Saujani began her career as an attorney and activist. In 2010, she surged onto the political scene as the first Indian American woman to run for U.S. Congress. During the race, she visited local schools and saw the gender gap in computing classes firsthand, which led her to start Girls Who Code. She also served as Deputy Public Advocate for New York City and ran a spirited campaign for Public Advocate in 2013.
Saujani's TED talk, "Teach girls, bravery not perfection," has more than 3 million views and has sparked a national conversation about how we're raising our girls. She is the author of two books, Girls Who Code: Learn to Code and Change the World, the first in a 13-book series about girls and coding which debuted as a New York Times bestseller, and Women Who Don't Wait In Line, in which she advocates for a new model of female leadership focused on embracing risk and failure, promoting mentorship and sponsorship, and boldly charting your own course - personally and professionally.

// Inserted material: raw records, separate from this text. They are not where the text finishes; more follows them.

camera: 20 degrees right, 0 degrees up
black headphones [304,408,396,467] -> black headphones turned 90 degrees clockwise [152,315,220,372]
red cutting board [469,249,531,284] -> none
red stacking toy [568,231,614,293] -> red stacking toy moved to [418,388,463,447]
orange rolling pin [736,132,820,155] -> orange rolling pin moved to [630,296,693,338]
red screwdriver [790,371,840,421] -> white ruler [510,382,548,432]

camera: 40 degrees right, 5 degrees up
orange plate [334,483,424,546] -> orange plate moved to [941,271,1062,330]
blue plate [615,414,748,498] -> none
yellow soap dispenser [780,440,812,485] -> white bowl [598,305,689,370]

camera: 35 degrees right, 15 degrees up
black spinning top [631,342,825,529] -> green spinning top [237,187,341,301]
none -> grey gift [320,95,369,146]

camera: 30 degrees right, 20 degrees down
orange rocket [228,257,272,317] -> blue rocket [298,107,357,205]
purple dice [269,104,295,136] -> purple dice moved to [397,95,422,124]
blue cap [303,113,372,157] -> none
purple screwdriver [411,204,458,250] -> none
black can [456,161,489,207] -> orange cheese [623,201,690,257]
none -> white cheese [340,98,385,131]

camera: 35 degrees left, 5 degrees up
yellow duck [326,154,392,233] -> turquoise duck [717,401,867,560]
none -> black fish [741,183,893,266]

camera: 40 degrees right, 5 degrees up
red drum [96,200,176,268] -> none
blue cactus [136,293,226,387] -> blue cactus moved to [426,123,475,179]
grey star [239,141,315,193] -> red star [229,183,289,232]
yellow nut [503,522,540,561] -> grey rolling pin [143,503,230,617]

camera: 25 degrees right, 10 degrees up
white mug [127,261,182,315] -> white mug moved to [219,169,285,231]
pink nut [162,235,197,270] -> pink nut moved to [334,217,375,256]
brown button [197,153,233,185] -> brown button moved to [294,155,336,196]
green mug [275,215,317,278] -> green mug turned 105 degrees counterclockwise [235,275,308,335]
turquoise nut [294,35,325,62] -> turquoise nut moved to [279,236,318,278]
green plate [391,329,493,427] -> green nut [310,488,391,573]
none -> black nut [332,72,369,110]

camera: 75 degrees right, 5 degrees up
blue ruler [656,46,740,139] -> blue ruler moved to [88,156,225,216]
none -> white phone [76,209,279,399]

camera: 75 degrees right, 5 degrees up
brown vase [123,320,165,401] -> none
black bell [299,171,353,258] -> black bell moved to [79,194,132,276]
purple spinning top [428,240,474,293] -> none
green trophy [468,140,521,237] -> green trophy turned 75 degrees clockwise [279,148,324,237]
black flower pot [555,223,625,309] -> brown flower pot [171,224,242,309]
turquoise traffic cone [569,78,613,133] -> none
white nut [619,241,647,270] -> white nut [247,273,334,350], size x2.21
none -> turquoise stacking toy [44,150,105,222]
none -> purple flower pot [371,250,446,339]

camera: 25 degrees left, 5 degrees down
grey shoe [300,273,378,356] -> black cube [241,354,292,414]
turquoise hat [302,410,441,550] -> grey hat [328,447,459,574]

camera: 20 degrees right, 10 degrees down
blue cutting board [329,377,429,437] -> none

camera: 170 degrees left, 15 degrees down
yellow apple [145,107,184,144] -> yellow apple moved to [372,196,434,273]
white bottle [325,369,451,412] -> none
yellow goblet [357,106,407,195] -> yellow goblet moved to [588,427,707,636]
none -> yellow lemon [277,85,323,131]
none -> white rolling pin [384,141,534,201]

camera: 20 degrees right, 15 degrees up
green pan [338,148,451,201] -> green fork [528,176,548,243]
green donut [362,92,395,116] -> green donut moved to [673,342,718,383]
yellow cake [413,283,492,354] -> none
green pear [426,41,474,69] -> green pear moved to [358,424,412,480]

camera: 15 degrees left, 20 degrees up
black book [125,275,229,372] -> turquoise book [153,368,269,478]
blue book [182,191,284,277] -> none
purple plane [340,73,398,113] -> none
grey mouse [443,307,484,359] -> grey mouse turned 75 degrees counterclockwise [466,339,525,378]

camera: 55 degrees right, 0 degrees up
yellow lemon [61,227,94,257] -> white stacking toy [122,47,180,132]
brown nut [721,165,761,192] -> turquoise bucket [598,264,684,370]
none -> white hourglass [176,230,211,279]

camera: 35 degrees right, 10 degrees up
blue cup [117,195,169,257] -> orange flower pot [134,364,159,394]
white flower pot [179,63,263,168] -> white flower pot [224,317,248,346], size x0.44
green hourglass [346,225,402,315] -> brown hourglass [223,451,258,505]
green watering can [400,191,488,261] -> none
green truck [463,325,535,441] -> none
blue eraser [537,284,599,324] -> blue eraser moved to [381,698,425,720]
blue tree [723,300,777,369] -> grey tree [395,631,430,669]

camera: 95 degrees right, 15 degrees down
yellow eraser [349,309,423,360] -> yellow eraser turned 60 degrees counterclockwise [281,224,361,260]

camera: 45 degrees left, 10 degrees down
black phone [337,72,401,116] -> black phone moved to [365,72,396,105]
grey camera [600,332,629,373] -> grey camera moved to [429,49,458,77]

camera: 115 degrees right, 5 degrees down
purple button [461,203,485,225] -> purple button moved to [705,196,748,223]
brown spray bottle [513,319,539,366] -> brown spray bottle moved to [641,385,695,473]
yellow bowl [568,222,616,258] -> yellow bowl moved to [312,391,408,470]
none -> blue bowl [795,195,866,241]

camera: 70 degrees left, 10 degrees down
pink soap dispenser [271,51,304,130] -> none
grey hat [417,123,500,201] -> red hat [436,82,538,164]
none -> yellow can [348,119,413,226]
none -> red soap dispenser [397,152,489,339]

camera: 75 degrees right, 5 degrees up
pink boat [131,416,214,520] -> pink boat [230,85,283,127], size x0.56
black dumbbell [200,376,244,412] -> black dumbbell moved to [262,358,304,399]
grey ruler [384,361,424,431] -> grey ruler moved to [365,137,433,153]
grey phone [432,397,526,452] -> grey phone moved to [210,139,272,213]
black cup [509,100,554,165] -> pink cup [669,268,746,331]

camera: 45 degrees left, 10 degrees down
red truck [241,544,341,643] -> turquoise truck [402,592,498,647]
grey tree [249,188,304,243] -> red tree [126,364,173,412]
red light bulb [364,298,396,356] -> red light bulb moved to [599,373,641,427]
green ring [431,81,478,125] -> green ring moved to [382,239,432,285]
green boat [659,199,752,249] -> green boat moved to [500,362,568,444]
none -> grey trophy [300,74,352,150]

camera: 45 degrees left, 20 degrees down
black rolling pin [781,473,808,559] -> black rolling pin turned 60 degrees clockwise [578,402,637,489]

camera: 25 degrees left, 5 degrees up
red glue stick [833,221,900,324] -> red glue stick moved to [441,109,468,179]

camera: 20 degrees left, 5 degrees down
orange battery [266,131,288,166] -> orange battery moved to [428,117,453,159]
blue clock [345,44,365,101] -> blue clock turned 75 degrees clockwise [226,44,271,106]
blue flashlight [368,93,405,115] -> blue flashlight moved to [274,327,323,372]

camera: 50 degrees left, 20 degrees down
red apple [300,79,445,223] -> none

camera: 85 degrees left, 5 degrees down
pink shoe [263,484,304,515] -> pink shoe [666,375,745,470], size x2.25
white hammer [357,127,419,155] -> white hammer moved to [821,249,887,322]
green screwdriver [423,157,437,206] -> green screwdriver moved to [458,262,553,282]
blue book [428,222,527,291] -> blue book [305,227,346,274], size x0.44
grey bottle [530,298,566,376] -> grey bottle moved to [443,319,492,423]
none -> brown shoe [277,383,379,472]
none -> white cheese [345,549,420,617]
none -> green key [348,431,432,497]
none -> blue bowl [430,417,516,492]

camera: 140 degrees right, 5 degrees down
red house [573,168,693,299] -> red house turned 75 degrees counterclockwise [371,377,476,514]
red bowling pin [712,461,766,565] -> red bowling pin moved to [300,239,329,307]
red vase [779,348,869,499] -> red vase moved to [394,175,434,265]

Saujani is a graduate of the University of Illinois, Harvard's Kennedy School of Government, and Yale Law School. Named one of Fortune's World's Greatest Leaders, Fortune's 40 Under 40, a WSJ Magazine Innovator of the Year, one of the 50 Most Powerful Women in New York by the New York Daily News, CNBC's Next List, Forbes's Most Powerful Women Changing the World, Fast Company's 100 Most Creative People, Crain's New York 40 Under 40, Ad Age's Creativity 50, Business Insider's 50 Women Who Are Changing the World, City & State's Rising Stars, and an AOL/PBS Next MAKER. She serves on the Board of Overseers for the International Rescue Committee, and She Should Run.